Reducing the damage from acute kidney injury through insults such as drugs, toxins, or infections might reduce the incidence of some CKD cases. Developing therapeutics from paracrine growth factors such as epidermal growth factor and insulin-like growth factor, that reduce inflammation, might be worth exploring and possibly supporting. Since pets, particularly cats, are vulnerable to environmental insults, a One Health approach would involve testing these factors in the animals and humans that suffer from acute kidney insults.

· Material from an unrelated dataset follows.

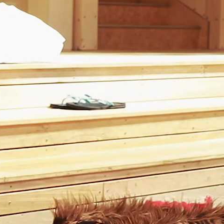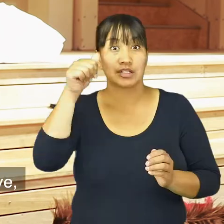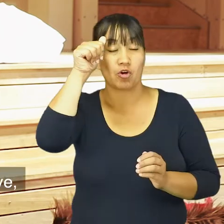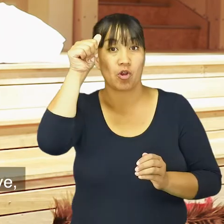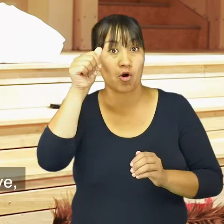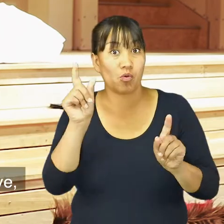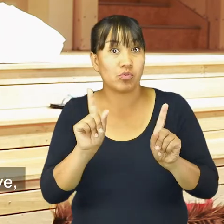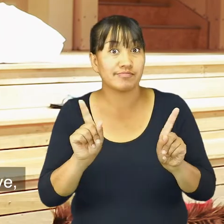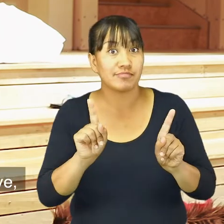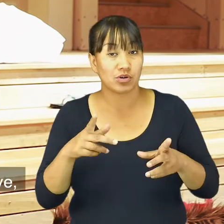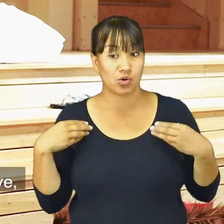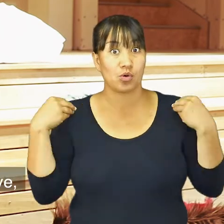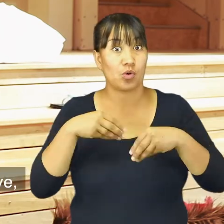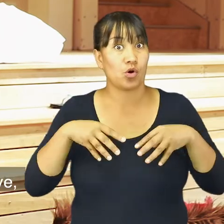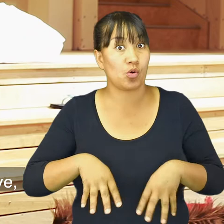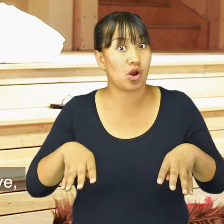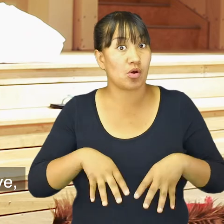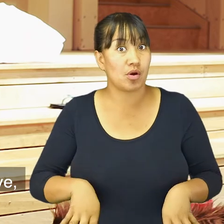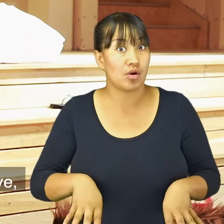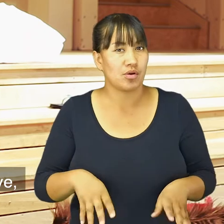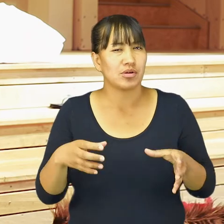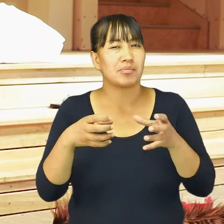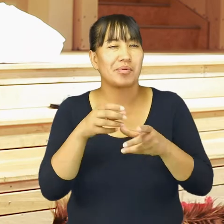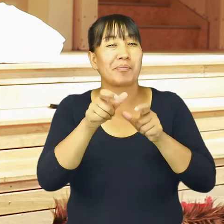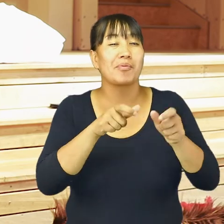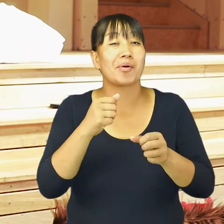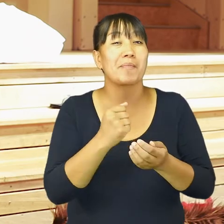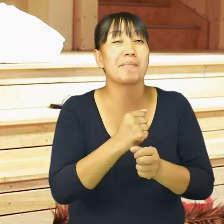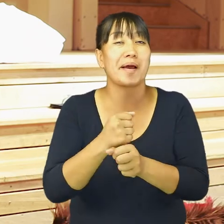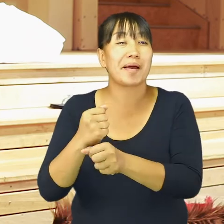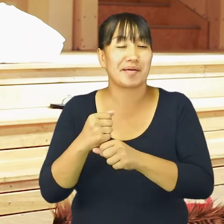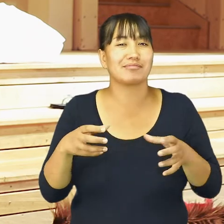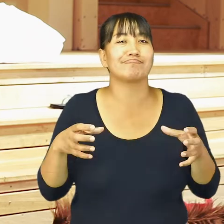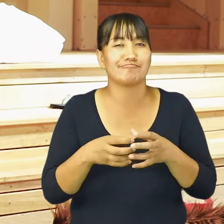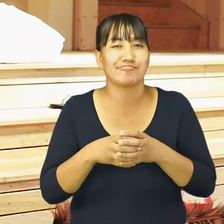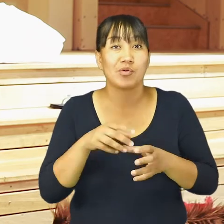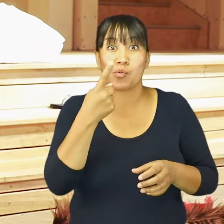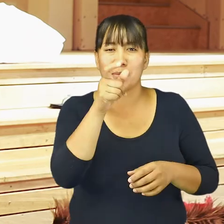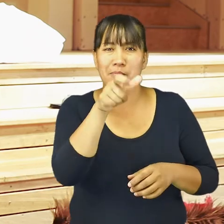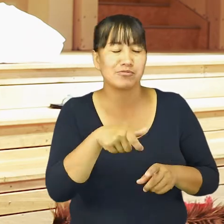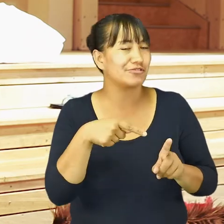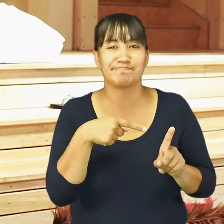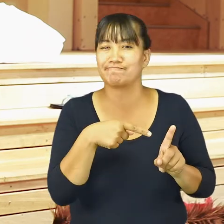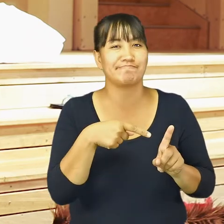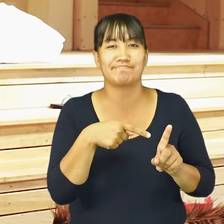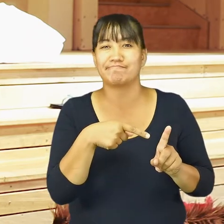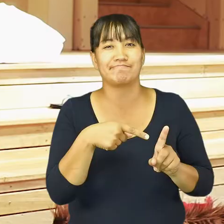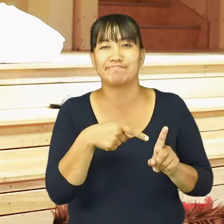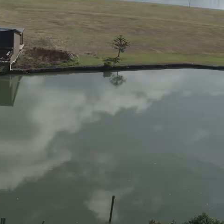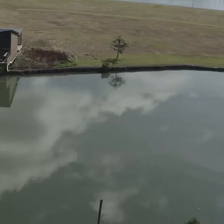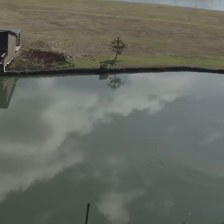What little knowledge I have, most korowai were made as a collective, not just one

Take Home Points for Addressing CKD

Prevention

  1. Promoting high fiber, low sugar diets, exercise, and the use of newly approved anti-obesity incretin hormone analogues, if indicated, should be a public health priority.
  2. Warning labels on over-the-counter herbs and supplements found to cause kidney injuries should be mandatory.
  3. Investigating the apparent increasing prevalence of CKD in cats for possible human implications should be conducted.
  4. Joint human and animal surveillance systems for environmental heavy metal and chemical exposures including PFASs should be implemented.
  5. Surveillance of occupational exposures to heavy metals and chemicals that might cause acute kidney injuries should be part of environmental surveillance programs.
  6. Developing and administering vaccines to prevent or reduce severe infection from nephrotoxic pathogens should be a public health priority.
  7. Research of the gut microbiome, particularly butyrate-producing bacteria, to better understand bacterial ratios for CKD screening and preventive purposes should be supported.
  8. Kidney and CKD education and awareness for health professionals and the public should be a priority.

Diagnosis and Treatment

  1. New biomarkers to improve kidney disease diagnosis and screening are needed.
  2. Manipulating the gut microbiome as a possible treatment site to breakdown urea and creatine might reduce CKD progression.
  3. "Smart toilet" technology might be useful to diagnose and monitor early CKD to reduce disease progression.
  4. Artificial intelligence and machine learning could be used to research and develop in vitro renal organogenesis. A grand challenges competition might move things along.
  5. In vivo development of humanized pig kidneys might be useful.
  6. Therapies to reduce the effects of inflammatory cytokines and increase paracrine growth factors might facilitate healing in acute kidney injuries.
  7. Wearable dialysis units might improve the mental, physical, and social challenges of end-stage CKD treatment.
  8. Bacteriophage therapy might be a useful antibiotic adjunct or alternative for multi-drug-resistant bacterial kidney infections (i.e., pyelonephritis).
  9. Improved access to nutritional advice and monitoring for people living with CKD is needed.
  10. Improved mental health care for people living with CKD is also needed.